* _YOUR OBJECTIVE_:
Print all entries word for word.

——————

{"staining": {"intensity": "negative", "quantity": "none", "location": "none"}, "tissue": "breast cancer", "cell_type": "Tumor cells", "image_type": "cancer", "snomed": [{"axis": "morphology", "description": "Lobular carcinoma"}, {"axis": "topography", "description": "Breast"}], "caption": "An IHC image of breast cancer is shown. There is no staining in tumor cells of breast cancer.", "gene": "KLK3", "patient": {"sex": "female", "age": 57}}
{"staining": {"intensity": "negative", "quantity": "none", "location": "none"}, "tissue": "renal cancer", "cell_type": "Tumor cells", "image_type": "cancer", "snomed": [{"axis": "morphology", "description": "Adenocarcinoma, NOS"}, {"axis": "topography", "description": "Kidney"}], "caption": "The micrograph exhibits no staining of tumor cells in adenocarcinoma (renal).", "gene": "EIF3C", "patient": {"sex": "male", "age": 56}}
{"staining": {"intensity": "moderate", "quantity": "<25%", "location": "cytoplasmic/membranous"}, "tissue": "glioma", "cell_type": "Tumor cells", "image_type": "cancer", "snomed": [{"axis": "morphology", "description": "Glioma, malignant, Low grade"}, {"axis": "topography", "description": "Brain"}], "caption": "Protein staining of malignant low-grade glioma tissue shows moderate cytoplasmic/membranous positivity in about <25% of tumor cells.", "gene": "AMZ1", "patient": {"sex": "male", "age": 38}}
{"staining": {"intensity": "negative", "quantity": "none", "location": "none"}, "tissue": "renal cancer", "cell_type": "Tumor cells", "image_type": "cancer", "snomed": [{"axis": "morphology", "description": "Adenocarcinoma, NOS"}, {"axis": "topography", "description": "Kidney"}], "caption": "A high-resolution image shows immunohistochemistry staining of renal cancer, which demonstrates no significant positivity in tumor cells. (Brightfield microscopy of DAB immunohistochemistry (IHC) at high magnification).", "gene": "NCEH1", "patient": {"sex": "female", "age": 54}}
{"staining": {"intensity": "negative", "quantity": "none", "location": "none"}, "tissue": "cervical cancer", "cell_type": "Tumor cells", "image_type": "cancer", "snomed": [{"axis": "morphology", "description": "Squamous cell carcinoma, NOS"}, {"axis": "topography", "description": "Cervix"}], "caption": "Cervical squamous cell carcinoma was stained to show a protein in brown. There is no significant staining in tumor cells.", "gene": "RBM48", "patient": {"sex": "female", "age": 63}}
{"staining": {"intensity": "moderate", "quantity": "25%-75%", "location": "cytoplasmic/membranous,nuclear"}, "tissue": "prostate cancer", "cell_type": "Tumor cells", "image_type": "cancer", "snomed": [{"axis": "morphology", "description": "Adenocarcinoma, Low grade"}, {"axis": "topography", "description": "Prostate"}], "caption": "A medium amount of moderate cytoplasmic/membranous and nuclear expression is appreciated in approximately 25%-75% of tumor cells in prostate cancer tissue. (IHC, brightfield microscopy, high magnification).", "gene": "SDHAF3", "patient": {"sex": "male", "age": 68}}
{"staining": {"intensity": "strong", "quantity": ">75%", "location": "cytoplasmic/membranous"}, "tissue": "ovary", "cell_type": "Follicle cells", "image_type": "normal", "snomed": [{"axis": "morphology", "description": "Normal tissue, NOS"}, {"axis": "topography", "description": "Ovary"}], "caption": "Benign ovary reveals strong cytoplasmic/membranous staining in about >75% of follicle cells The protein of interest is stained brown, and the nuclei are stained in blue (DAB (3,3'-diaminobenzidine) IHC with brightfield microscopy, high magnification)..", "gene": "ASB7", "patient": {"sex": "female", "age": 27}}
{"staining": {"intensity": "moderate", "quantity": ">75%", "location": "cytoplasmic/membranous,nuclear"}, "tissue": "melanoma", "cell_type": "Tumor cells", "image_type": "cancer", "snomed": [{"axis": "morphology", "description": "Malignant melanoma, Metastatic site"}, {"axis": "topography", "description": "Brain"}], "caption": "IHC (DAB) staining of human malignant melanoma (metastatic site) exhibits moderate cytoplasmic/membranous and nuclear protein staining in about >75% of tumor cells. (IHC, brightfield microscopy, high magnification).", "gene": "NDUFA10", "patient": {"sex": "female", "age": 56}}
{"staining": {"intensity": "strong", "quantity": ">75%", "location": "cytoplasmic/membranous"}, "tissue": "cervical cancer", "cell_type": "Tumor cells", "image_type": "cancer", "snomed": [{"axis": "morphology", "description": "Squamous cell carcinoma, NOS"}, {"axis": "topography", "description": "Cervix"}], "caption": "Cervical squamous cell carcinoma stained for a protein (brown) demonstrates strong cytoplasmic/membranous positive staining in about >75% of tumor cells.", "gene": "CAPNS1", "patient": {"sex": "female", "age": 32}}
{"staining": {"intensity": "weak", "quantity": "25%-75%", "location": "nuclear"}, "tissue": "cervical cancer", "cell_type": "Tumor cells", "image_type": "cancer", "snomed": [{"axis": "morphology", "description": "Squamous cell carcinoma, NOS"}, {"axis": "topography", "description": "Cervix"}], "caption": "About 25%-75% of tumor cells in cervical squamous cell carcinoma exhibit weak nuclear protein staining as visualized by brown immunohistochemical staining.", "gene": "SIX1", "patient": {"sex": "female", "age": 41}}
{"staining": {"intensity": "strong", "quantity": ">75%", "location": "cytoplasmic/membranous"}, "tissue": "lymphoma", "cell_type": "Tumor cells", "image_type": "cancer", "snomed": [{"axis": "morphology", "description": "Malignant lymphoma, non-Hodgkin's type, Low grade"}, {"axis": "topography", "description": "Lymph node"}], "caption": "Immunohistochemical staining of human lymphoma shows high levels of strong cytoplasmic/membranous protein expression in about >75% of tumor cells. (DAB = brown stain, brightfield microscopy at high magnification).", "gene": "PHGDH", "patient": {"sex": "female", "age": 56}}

——————

* _SOLUTION FOR THIS PROBLEM_:
{"staining": {"intensity": "negative", "quantity": "none", "location": "none"}, "tissue": "breast cancer", "cell_type": "Tumor cells", "image_type": "cancer", "snomed": [{"axis": "morphology", "description": "Lobular carcinoma"}, {"axis": "topography", "description": "Breast"}], "caption": "An IHC image of breast cancer is shown. There is no staining in tumor cells of breast cancer.", "gene": "KLK3", "patient": {"sex": "female", "age": 57}}
{"staining": {"intensity": "negative", "quantity": "none", "location": "none"}, "tissue": "renal cancer", "cell_type": "Tumor cells", "image_type": "cancer", "snomed": [{"axis": "morphology", "description": "Adenocarcinoma, NOS"}, {"axis": "topography", "description": "Kidney"}], "caption": "The micrograph exhibits no staining of tumor cells in adenocarcinoma (renal).", "gene": "EIF3C", "patient": {"sex": "male", "age": 56}}
{"staining": {"intensity": "moderate", "quantity": "<25%", "location": "cytoplasmic/membranous"}, "tissue": "glioma", "cell_type": "Tumor cells", "image_type": "cancer", "snomed": [{"axis": "morphology", "description": "Glioma, malignant, Low grade"}, {"axis": "topography", "description": "Brain"}], "caption": "Protein staining of malignant low-grade glioma tissue shows moderate cytoplasmic/membranous positivity in about <25% of tumor cells.", "gene": "AMZ1", "patient": {"sex": "male", "age": 38}}
{"staining": {"intensity": "negative", "quantity": "none", "location": "none"}, "tissue": "renal cancer", "cell_type": "Tumor cells", "image_type": "cancer", "snomed": [{"axis": "morphology", "description": "Adenocarcinoma, NOS"}, {"axis": "topography", "description": "Kidney"}], "caption": "A high-resolution image shows immunohistochemistry staining of renal cancer, which demonstrates no significant positivity in tumor cells. (Brightfield microscopy of DAB immunohistochemistry (IHC) at high magnification).", "gene": "NCEH1", "patient": {"sex": "female", "age": 54}}
{"staining": {"intensity": "negative", "quantity": "none", "location": "none"}, "tissue": "cervical cancer", "cell_type": "Tumor cells", "image_type": "cancer", "snomed": [{"axis": "morphology", "description": "Squamous cell carcinoma, NOS"}, {"axis": "topography", "description": "Cervix"}], "caption": "Cervical squamous cell carcinoma was stained to show a protein in brown. There is no significant staining in tumor cells.", "gene": "RBM48", "patient": {"sex": "female", "age": 63}}
{"staining": {"intensity": "moderate", "quantity": "25%-75%", "location": "cytoplasmic/membranous,nuclear"}, "tissue": "prostate cancer", "cell_type": "Tumor cells", "image_type": "cancer", "snomed": [{"axis": "morphology", "description": "Adenocarcinoma, Low grade"}, {"axis": "topography", "description": "Prostate"}], "caption": "A medium amount of moderate cytoplasmic/membranous and nuclear expression is appreciated in approximately 25%-75% of tumor cells in prostate cancer tissue. (IHC, brightfield microscopy, high magnification).", "gene": "SDHAF3", "patient": {"sex": "male", "age": 68}}
{"staining": {"intensity": "strong", "quantity": ">75%", "location": "cytoplasmic/membranous"}, "tissue": "ovary", "cell_type": "Follicle cells", "image_type": "normal", "snomed": [{"axis": "morphology", "description": "Normal tissue, NOS"}, {"axis": "topography", "description": "Ovary"}], "caption": "Benign ovary reveals strong cytoplasmic/membranous staining in about >75% of follicle cells The protein of interest is stained brown, and the nuclei are stained in blue (DAB (3,3'-diaminobenzidine) IHC with brightfield microscopy, high magnification)..", "gene": "ASB7", "patient": {"sex": "female", "age": 27}}
{"staining": {"intensity": "moderate", "quantity": ">75%", "location": "cytoplasmic/membranous,nuclear"}, "tissue": "melanoma", "cell_type": "Tumor cells", "image_type": "cancer", "snomed": [{"axis": "morphology", "description": "Malignant melanoma, Metastatic site"}, {"axis": "topography", "description": "Brain"}], "caption": "IHC (DAB) staining of human malignant melanoma (metastatic site) exhibits moderate cytoplasmic/membranous and nuclear protein staining in about >75% of tumor cells. (IHC, brightfield microscopy, high magnification).", "gene": "NDUFA10", "patient": {"sex": "female", "age": 56}}
{"staining": {"intensity": "strong", "quantity": ">75%", "location": "cytoplasmic/membranous"}, "tissue": "cervical cancer", "cell_type": "Tumor cells", "image_type": "cancer", "snomed": [{"axis": "morphology", "description": "Squamous cell carcinoma, NOS"}, {"axis": "topography", "description": "Cervix"}], "caption": "Cervical squamous cell carcinoma stained for a protein (brown) demonstrates strong cytoplasmic/membranous positive staining in about >75% of tumor cells.", "gene": "CAPNS1", "patient": {"sex": "female", "age": 32}}
{"staining": {"intensity": "weak", "quantity": "25%-75%", "location": "nuclear"}, "tissue": "cervical cancer", "cell_type": "Tumor cells", "image_type": "cancer", "snomed": [{"axis": "morphology", "description": "Squamous cell carcinoma, NOS"}, {"axis": "topography", "description": "Cervix"}], "caption": "About 25%-75% of tumor cells in cervical squamous cell carcinoma exhibit weak nuclear protein staining as visualized by brown immunohistochemical staining.", "gene": "SIX1", "patient": {"sex": "female", "age": 41}}
{"staining": {"intensity": "strong", "quantity": ">75%", "location": "cytoplasmic/membranous"}, "tissue": "lymphoma", "cell_type": "Tumor cells", "image_type": "cancer", "snomed": [{"axis": "morphology", "description": "Malignant lymphoma, non-Hodgkin's type, Low grade"}, {"axis": "topography", "description": "Lymph node"}], "caption": "Immunohistochemical staining of human lymphoma shows high levels of strong cytoplasmic/membranous protein expression in about >75% of tumor cells. (DAB = brown stain, brightfield microscopy at high magnification).", "gene": "PHGDH", "patient": {"sex": "female", "age": 56}}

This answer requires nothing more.